Text provided

◇ ◇ ◇

Research Question:
Is there a relationship between Sex and Survival?
- Because we have a binary outcome, we can use logistic regression.
- When we are interested in the relationship between a single X variable and Y it is referred to as a comparative, or effect size, model.
- We want to include other explanatory variables in the model in order to get the least biased estimate of the relationship between Y (Survived) and X (Sex).
Simple model:
model1 <- glm(Survived ~ Sex, family=binomial(link='logit'), data=data)
model1$coefficients
- The log-odds of Survival is -2.514 times higher for men compared to women.
- Odds-ratio: Men have 0.081 times the odds of survival (i.e. -92%) than women.
- 95% Confidence Interval for OR is
exp(b1 +/- (St.Error of b1 * 1.96)): ( 0.058 , 0.112 )
Detecting Confounding Variables
- Same principles as with linear regression.
- Does variable meet the definition of a confounder?
- Does it make sense that the variable is associated with \(x_1\) and is a predictor of \(y\) and is not on the causal pathway?

◇ ◇ ◇

Records provided
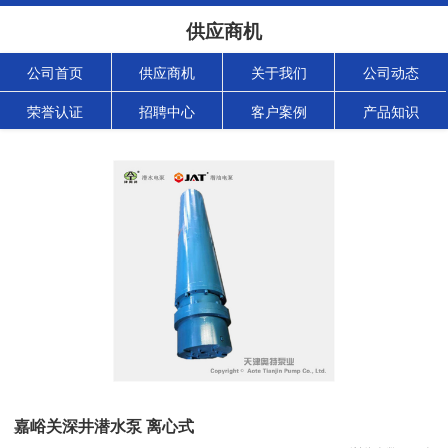
供应商机
公司首页
供应商机
关于我们
公司动态
荣誉认证
招聘中心
客户案例
产品知识
嘉峪关深井潜水泵 离心式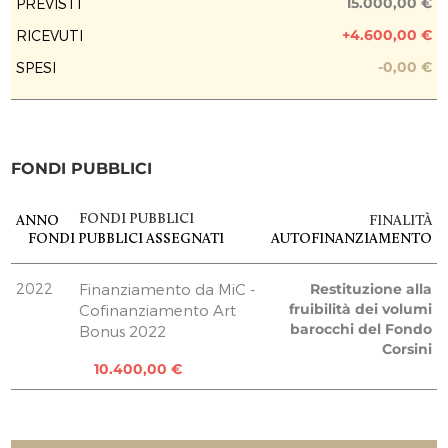
15.000,00 €
PREVISTI
+4.600,00 €
RICEVUTI
PREVISIONE COSTO TOTALE DELL’INTERVENTO
15.000,00 €
-0,00 €
SPESI
EROGAZIONI LIBERALI
NIKOLAS VAKALIS
100,00 €
FONDI PUBBLICI
Impresa
300,00 €
Impresa
FONDI PUBBLICI
ANNO
FINALITÀ
FONDI PUBBLICI
ASSEGNATI
AUTOFINANZIAMENTO
2.000,00 €
Amici dell'Istituto centrale per la grafica
2.100,00 €
2022
Finanziamento da MiC -
Restituzione alla
Ente non commerciale
fruibilità dei volumi
Cofinanziamento Art
barocchi del Fondo
Bonus 2022
100,00 €
Corsini
REPORT UTILIZZO MENSILE DELLE
10.400,00 €
EROGAZIONI
TOTALE
15.000,00 €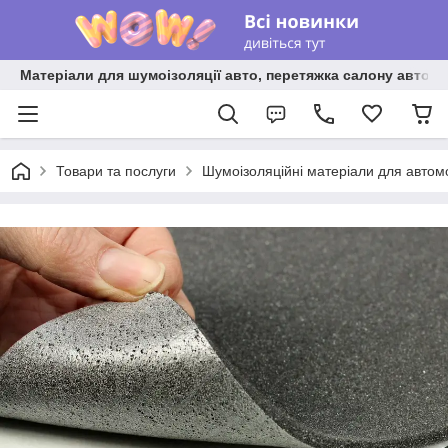
Матеріали для шумоізоляції авто, перетяжка салону авто ві
Товари та послуги
Шумоізоляційні матеріали для автом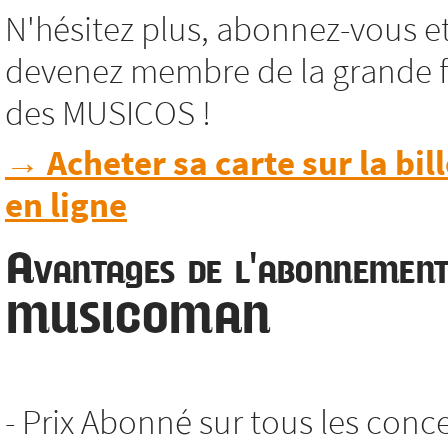
N'hésitez plus, abonnez-vous e
devenez membre de la grande f
des MUSICOS !
→ Acheter sa carte sur la bill
en ligne
Avantages de l'abonnemen
MUSICOMAN
- Prix Abonné sur tous les conc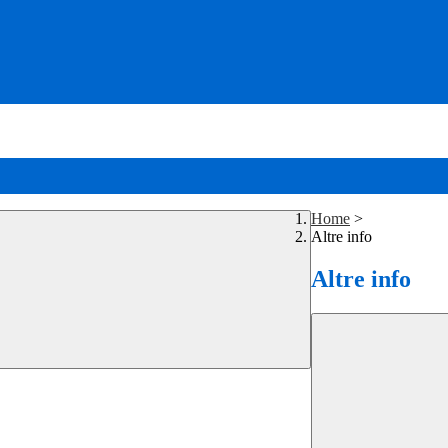
Home
>
Altre info
Altre info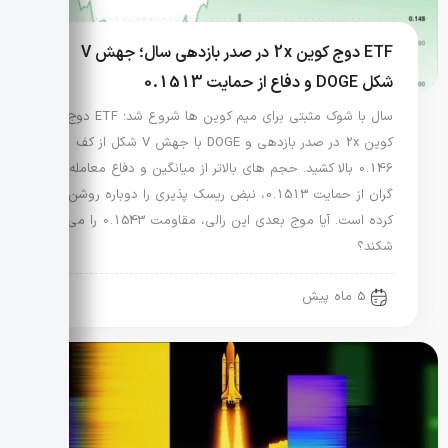
ETF دوج کوین 2x در صدر بازدهی سال؛ جهش V
شکل DOGE و دفاع از حمایت 0.1513
سال با شوک مثبتی برای میم کوین ها شروع شد؛ ETF دوج
کوین 2x در صدر بازدهی و DOGE با جهش V شکل از کف
0.146 بالا کشید. حجم های بالاتر از میانگین و دفاع معامله
گران از حمایت 0.1513، نبض ریسک پذیری را دوباره روشن
کرده است. آیا موج بعدی این رالی، مقاومت 0.1543 را می
شکند؟
5 ماه پیش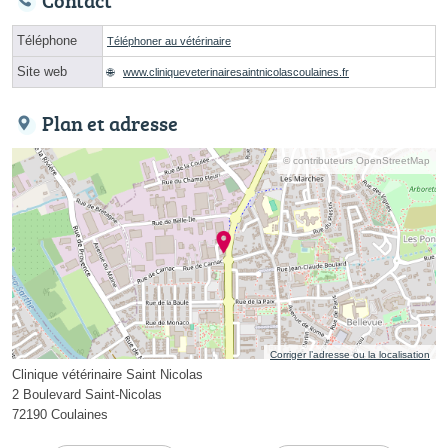
Contact
Téléphone
Téléphoner au vétérinaire
Site web
www.cliniqueveterinairesaintnicolascoulaines.fr
Plan et adresse
© contributeurs OpenStreetMap
Corriger l’adresse ou la localisation
Clinique vétérinaire Saint Nicolas
2 Boulevard Saint-Nicolas
72190 Coulaines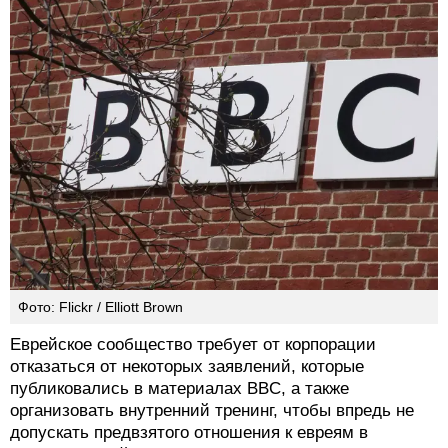
Фото: Flickr / Elliott Brown
Еврейское сообщество требует от корпорации
отказаться от некоторых заявлений, которые
публиковались в материалах BBC, а также
организовать внутренний тренинг, чтобы впредь не
допускать предвзятого отношения к евреям в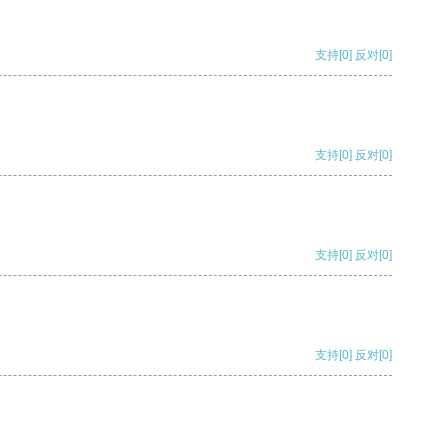
支持
[0]
反对
[0]
支持
[0]
反对
[0]
支持
[0]
反对
[0]
支持
[0]
反对
[0]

◇ ◇ ◇

What you need to do
1. In the stretch of the Sex and Survival notes from "- Because we" through "and X (Sex).", swap "logistic regression" for "a logit model" and give that stretch again.
2. Write the next part of the Sex and Survival notes, continuing from where they stop.

Answers given
1.
- Because we have a binary outcome, we can use a logit model.
- When we are interested in the relationship between a single X variable and Y it is referred to as a comparative, or effect size, model.
- We want to include other explanatory variables in the model in order to get the least biased estimate of the relationship between Y (Survived) and X (Sex).

2.
- How are these variables associated when we look at their bivariate associations?
- Is there a greater than 10% change in \(b_1\)?
Example: Is Age a confounder of Sex?
- Age is likely a predictor of Survived: children and elderly evacuated first.
- BUT Age could be on the causal pathway between Sex and Survival: e.g. young woman evacuated first?
Example: Is Pclass a confounder of Sex?
- Pclass is likely a predictor of Survived: Social status and wealth may give some advantage during evacuation.
- It wouldn’t make sense that Pclass is on the causal pathway between Sex and Survived.
- But could there be any form of association between Sex and Pclass? Working class men travelling 3rd class to emigrate to the USA for a new life?
Let’s settle on considering Pclass a confounding variable and include it in the model alongside Sex.
More analysis is needed though…
Bivariate Association Analysis
Let’s check the bivariate associations between Pclass and Sex and between Pclass and Survived to see if the theory is supported by the data.
Given that both are categorical variables we must use a Chi-square test. This test allows us to determine whether there is a statistically significant difference between the expected frequencies and the observed frequencies of the relevant contingency tables:
table(Pclass, Sex)
chisq.test(Pclass, Sex)
table(Pclass, Survived)
chisq.test(Pclass, Survived)
Interpretation of the above outputs: Given that in both cases p<0.5, Pclass is significantly associated with both Sex and Survived, thus the variable seems to meet the definition of a confounding variable.
Greater than 10% change in x1 coefficient?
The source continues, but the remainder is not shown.